| Problems to work on |
A) In the passage on hypergastrinemia and G-cell hyperplasia, how was G-cell hyperplasia defined?
B) Continue the passage on hypergastrinemia and G-cell hyperplasia from its last sentence.

| Text passage |
- Opening Delimiter -

In the present study, G-cell hyperplasia was defined as more than 140 gastrin-positive cells per linear millimeter of appropriately oriented mucosa (10). In case 1, there were more than 140 G cells in all segments, and in case 2, more than 140 G cells were found in several segments. These pathological results indicated that the hypergastrinemia in these patients was caused by G-cell hyperplasia against achlorhydria with AG. In both cases, 24-hour gastric pH monitoring revealed achlorhydria. Recently, it was reported that when hypergastrinemia is found, the gastric pH should be checked first. Then, if the gastric pH is <2, the possibility of gastrinoma should be considered (11). Based on our experience with these two cases, when hypergastrinemia is found, we agree that gastric pH monitoring and EGD are important, in addition to implementing other imaging methods used to search for gastrinoma. Indeed, gastrinoma was suspected in the tail of the pancreas in case 1 based on the findings of contrast abdominal CT but was completely rejected as a possibility only after gastric pH monitoring and EGD had been performed.

- Closing Delimiter -

| Recorded data |
- Opening Delimiter -

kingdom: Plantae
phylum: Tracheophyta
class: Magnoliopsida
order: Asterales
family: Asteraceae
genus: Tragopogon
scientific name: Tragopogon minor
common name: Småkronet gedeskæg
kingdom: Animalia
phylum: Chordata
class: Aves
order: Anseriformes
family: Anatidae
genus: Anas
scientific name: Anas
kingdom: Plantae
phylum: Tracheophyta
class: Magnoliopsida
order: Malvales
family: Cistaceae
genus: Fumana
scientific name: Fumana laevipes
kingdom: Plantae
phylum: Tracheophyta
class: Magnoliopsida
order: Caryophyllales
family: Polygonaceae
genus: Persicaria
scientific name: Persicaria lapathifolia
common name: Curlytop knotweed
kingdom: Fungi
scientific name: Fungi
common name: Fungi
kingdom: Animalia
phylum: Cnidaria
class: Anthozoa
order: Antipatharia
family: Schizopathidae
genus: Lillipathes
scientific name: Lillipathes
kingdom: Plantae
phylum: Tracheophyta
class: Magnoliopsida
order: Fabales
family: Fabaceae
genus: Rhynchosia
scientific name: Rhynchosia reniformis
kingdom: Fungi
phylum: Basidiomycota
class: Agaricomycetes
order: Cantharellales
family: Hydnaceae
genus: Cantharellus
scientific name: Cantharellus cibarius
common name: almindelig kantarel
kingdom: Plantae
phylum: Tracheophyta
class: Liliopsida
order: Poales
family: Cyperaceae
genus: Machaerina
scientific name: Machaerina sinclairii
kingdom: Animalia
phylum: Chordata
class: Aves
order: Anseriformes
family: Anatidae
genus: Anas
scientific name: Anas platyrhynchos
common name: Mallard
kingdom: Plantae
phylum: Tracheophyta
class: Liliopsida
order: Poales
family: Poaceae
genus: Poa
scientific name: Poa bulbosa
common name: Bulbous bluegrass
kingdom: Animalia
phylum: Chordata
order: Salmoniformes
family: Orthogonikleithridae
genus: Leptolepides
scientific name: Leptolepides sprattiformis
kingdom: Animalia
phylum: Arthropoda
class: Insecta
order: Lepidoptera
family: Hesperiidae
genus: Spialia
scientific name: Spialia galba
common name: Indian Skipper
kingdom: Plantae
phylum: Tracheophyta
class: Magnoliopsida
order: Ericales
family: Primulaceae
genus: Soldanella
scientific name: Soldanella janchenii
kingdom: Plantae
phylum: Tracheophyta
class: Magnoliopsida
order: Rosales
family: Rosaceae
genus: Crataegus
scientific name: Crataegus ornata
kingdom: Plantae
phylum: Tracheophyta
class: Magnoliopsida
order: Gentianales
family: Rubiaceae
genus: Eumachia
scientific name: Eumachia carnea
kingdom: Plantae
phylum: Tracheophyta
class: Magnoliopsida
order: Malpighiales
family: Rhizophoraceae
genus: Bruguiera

- Closing Delimiter -

| Expected outputs |
A) More than 140 gastrin-positive cells per linear millimeter of appropriately oriented mucosa.

B)
While a biopsy is more invasive than other tests, it can be used to examine G cells and ECL cells. Because a previous group reported that ECL cell dysplasia indicates a higher risk of a carcinoid (10), biopsies may be worth performing.
It has been reported that AG and autoimmune thyroiditis often exist together (12), and our cases are consistent with those previous findings. Autoimmune thyroiditis is a common disease with a prevalence of about 10% (13), and 12-40% of autoimmune thyroiditis patients have anti-gastric parietal cell antibody (14). Furthermore, AG and autoimmune thyroiditis are also seen in 3B autoimmune polyendocrine syndrome patients (15). Therefore, on detecting autoimmune diseases such as autoimmune thyroiditis, we should consider the possibility of AG and check the gastrin mucosa and serum gastrin levels.
Finally, case 1 also had reactive hypoglycemia. The OGTT showed that her plasma glucose level had increased to 206 mg/dL at 60 minutes after taking 75 g of glucose, while her insulin levels had dramatically increased to 220.2 μU/mL. Her reactive hypoglycemia seemed to indicate a prediabetic state. Although there has been no report about the association between hypergastrinemia and reactive hypoglycemia in humans, it has been reported that gastrin is one factor stimulating β-cell neogenesis in islets (16). The hypergastrinemia in this case might therefore have been related to the patient's excessive insulin secretion.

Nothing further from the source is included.